Estava a ver o sr. Kerry na televisão - o sr. Kerry é o MNE de Obama - e pensei instantaneamente na diferença entre ele a a sra. Clinton. O homem é fraquíssimo. Obama meteu-se numa alhada e este secretário de Estado não o ajuda um milímetro a sair dela. Não basta fazer de mau. É preciso saber como é que se faz de mau e em que circunstâncias. Obama não sabe nem uma coisa nem a outra. Mas isto é um mal geral. Por cá o dr. Seguro decidiu fazer de mau quando percebeu que as "autárquicas", afinal, não serão um "mar de rosas". E vai daí anunciou que vota contra um orçamento que nem sequer o Governo conhece. Se daqui até ao dia 29 o "registo" do dr. Seguro for este, o dr. Passos, que preside a um partido com fortes raízes "localistas", pode não sair-se tão mal quanto o que porventura se pensava que pudesse sair. Por exemplo, uma previsível vitória de Menezes no Porto, contra o PS e contra o CDS, será explorada até ao tutano. Seguro, como Obama, precisa urgentemente de uma "sra. Clinton".
2 comentários:
Creio que são os EUA que precisam urgentemente de se livrar de...Obama - e da clique de imbecis atoleimados que tomou por real os "castings" pós 80 de Hollywood.
Resta saber se ainda irão a tempo.
O velho axioma do Prof. do Vimieiro nunca fez tanto sentido como nos dias de hoje - não a cores, mas no clássico branco e preto.
Coisas básicas que tanto o Czar, que Moscovo sempre alberga, como o Imperador que habita Pequim nunca perderam de vista...
O Obama é outro Jimmy Carter, desta vez com "bronze". O Bush era ignorante e corrupto, mas quando dizia que "atirava", atirava mesmo e os outros contavam com isso. O Obama não mete medo a ninguém por isso ninguém o respeita.

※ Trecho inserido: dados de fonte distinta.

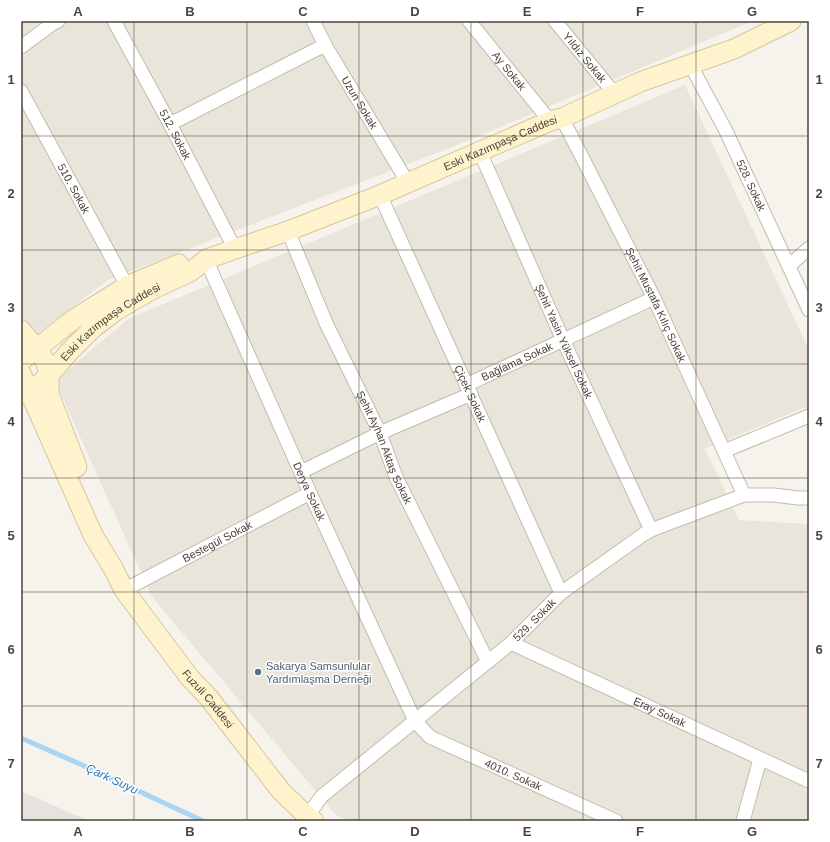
<svg xmlns="http://www.w3.org/2000/svg" width="830" height="842" font-family="Helvetica,sans-serif">
  <rect width="100%" height="100%" fill="#f6f3ec"/>
  <path fill="#eae5da" d="M 21,21 L 753,21 L 460,144 L 108,280 L 21,346 Z
    M 685,85 L 809,350 L 809,406 L 705,449 L 739,520 L 809,524 L 809,821 L 349,821 L 336,815 L 152,597 L 55,381 L 128,319 Z"/>
  <path fill="#e6e2dd" d="M 21,791 L 89,821 L 21,821 Z"/>
  <g fill="none" stroke-linecap="round" stroke-linejoin="round">
    <path stroke="#a9d4f2" stroke-width="5" d="M 21,738 L 80,764 L 203,821"/>
    <g stroke="#c2bbae" stroke-width="15">
      <g id="street">
        <path id="s1" d="M 114,21 L 170,124 L 235,249"/>
        <path id="s2" d="M 313,21 L 325,45 L 408,183"/>
        <path id="s3" d="M 469,21 L 550,121"/>
        <path id="s4" d="M 555,21 L 614,93"/>
        <path d="M 21,47 L 52,24 L 58,21"/>
        <path id="s5" d="M 690,64 L 726,131 L 809,310"/>
        <path id="s6" d="M 21,91 L 127,286"/>
        <path id="s7" d="M 562,118 L 654,298 L 744,495"/>
        <path d="M 170,124 L 325,45"/>
        <path id="s8" d="M 480,152 L 563,340 L 651,530"/>
        <path id="s9" d="M 380,195 L 561,593"/>
        <path id="s10" d="M 288,231 L 326,323 L 380,433 L 396,477 L 488,662"/>
        <path id="s11" d="M 207,259 L 212,273 L 310,493 L 415,721 L 430,737 L 616,821"/>
        <path d="M 789,266 L 809,248"/>
        <path id="s12" d="M 466,385 L 654,298"/>
        <path d="M 724,451 L 809,416"/>
        <path d="M 301,472 L 380,433 L 471,394"/>
        <path id="s13" d="M 124,590 L 310,493"/>
        <path id="s14" d="M 511,643 L 809,781"/>
        <path id="s15" d="M 307,816 L 322,796 L 511,643 L 561,593 L 644,534 L 651,530 L 744,495 L 774,495 L 798,498 L 809,498"/>
        <path d="M 743,821 L 760,759"/>
      </g>
    </g>
    <g stroke="#d6c79b" stroke-width="21">
      <g id="secondary">
        <path d="M 21,330 L 40,353 L 46,363 L 49,375 L 49,394 L 77,467"/>
        <path d="M 21,361 L 74,319 L 127,286 L 179,264"/>
        <path id="s16" d="M 21,373 L 93,535 L 113,568 L 124,590 L 190,678 L 209,698 L 281,791 L 307,816 L 314,821"/>
        <path id="s17" d="M 21,394 L 40,384 L 56,367 L 70,351 L 93,328 L 117,310 L 155,288 L 190,272 L 207,259 L 235,249 L 288,231 L 380,195 L 550,121 L 562,118 L 640,82 L 734,49 L 791,21"/>
      </g>
    </g>
    <use href="#street" stroke="#fff" stroke-width="13"/>
    <use href="#secondary" stroke="#fff3cd" stroke-width="19"/>
  </g>
  <path fill="none" stroke="#4b4439" stroke-width="1" stroke-opacity="0.55" d="M 134,21 L 134,821M 247,21 L 247,821M 359,21 L 359,821M 471,21 L 471,821M 583,21 L 583,821M 696,21 L 696,821M 21,136 L 809,136M 21,250 L 809,250M 21,364 L 809,364M 21,478 L 809,478M 21,592 L 809,592M 21,706 L 809,706"/>
  <circle fill="#5c6f8a" stroke="#fff" stroke-width="1.5" cx="258" cy="672" r="4"/>
  <g text-anchor="middle" dominant-baseline="central" stroke-width="3" stroke-linejoin="round" paint-order="stroke">
    <g font-size="11" fill="#4b4439" stroke="#fff">
      <text stroke="none"><textPath href="#s4" startOffset="47">Yıldız Sokak</textPath></text>
      <text stroke="none"><textPath href="#s3" startOffset="64">Ay Sokak</textPath></text>
      <text stroke="none"><textPath href="#s2" startOffset="94">Uzun Sokak</textPath></text>
      <text stroke="none"><textPath href="#s1" startOffset="129">512. Sokak</textPath></text>
      <text stroke="none"><textPath href="#s17" startOffset="548">Eski Kazımpaşa Caddesi</textPath></text>
      <text stroke="none"><textPath href="#s5" startOffset="136">528. Sokak</textPath></text>
      <text stroke="none"><textPath href="#s6" startOffset="111">510. Sokak</textPath></text>
      <text stroke="none"><textPath href="#s7" startOffset="209">Şehit Mustafa Kılıç Sokak</textPath></text>
      <text stroke="none"><textPath href="#s17" startOffset="116">Eski Kazımpaşa Caddesi</textPath></text>
      <text stroke="none"><textPath href="#s8" startOffset="207">Şehit Yasin Yüksel Sokak</textPath></text>
      <text stroke="none"><textPath href="#s12" startOffset="56">Bağlama Sokak</textPath></text>
      <text stroke="none"><textPath href="#s9" startOffset="218">Çiçek Sokak</textPath></text>
      <text stroke="none"><textPath href="#s10" startOffset="237">Şehit Ayhan Aktaş Sokak</textPath></text>
      <text stroke="none"><textPath href="#s11" startOffset="254">Derya Sokak</textPath></text>
      <text stroke="none"><textPath href="#s13" startOffset="105">Bestegül Sokak</textPath></text>
      <text stroke="none"><textPath href="#s15" startOffset="301">529. Sokak</textPath></text>
      <text stroke="none"><textPath href="#s16" startOffset="378">Fuzuli Caddesi</textPath></text>
      <text stroke="none"><textPath href="#s14" startOffset="164">Eray Sokak</textPath></text>
      <text stroke="none"><textPath href="#s11" startOffset="620">4010. Sokak</textPath></text>
    </g>
    <g font-size="11" fill="#4e5e75" stroke="#fff" text-anchor="start">
      <text x="266" y="666">Sakarya Samsunlular<tspan x="266" dy="13">Yardımlaşma Derneği</tspan></text>
    </g>
    <g font-size="12" font-style="italic" fill="#2e7ab2" stroke="#fff">
      <text transform="translate(112 779) rotate(25)">Çark Suyu</text>
    </g>
  </g>
  <rect width="830" height="842" fill="none" stroke="#ffffff" stroke-width="44"/>
  <rect x="22" y="22" width="786" height="798" fill="none" stroke="#4b4439" stroke-width="1.5"/>
  <g font-size="13" text-anchor="middle" font-weight="bold" fill="#4b4439">
    <text x="78" y="16">A</text>
    <text x="190" y="16">B</text>
    <text x="303" y="16">C</text>
    <text x="415" y="16">D</text>
    <text x="527" y="16">E</text>
    <text x="640" y="16">F</text>
    <text x="752" y="16">G</text>
    <text x="11" y="84">1</text>
    <text x="819" y="84">1</text>
    <text x="11" y="198">2</text>
    <text x="819" y="198">2</text>
    <text x="11" y="312">3</text>
    <text x="819" y="312">3</text>
    <text x="11" y="426">4</text>
    <text x="819" y="426">4</text>
    <text x="11" y="540">5</text>
    <text x="819" y="540">5</text>
    <text x="11" y="654">6</text>
    <text x="819" y="654">6</text>
    <text x="11" y="768">7</text>
    <text x="819" y="768">7</text>
    <text x="78" y="836">A</text>
    <text x="190" y="836">B</text>
    <text x="303" y="836">C</text>
    <text x="415" y="836">D</text>
    <text x="527" y="836">E</text>
    <text x="640" y="836">F</text>
    <text x="752" y="836">G</text>
  </g>
</svg>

Mas isso não invalida que os EUA meterem-se na Síria é uma asneira, porque para pior mais vale lá ficar o Assad. Há crimes de guerra dos dois lados e assim, a haver intervenção teria de punir tanto o regime como os rebeldes, o que implicaria aquilo de que os americanos fogem como o Diabo da cruz, ou seja, tropas no terreno. Opção ainda pior do que bombardeamentos aéreos, daí que as ameaças de Obama não sejam levadas a sério por ninguém.
Quando tinha de ser firme com o Irão, Obama foi fraco e agora quer meter medo aos persas atacando a Síria, o que só iria beneficiar o islamismo sunita fundamentalista. O Irão não foi contido a tempo, porque não dava jeito à agenda de um político permanentemente em campanha, que sempre condicionou a política externa dos EUA às conveniências eleitorais pessoais e partidárias, como o demonstra o caso Benghazi. Pena foi que a imprensa não tenha feito o seu trabalho, pois se calhar hoje o presidente era outro. Se antes não dava jeito ter uma guerra, quando tiver de haver uma guerra já será bem pior para quem vier a seguir ao "poster".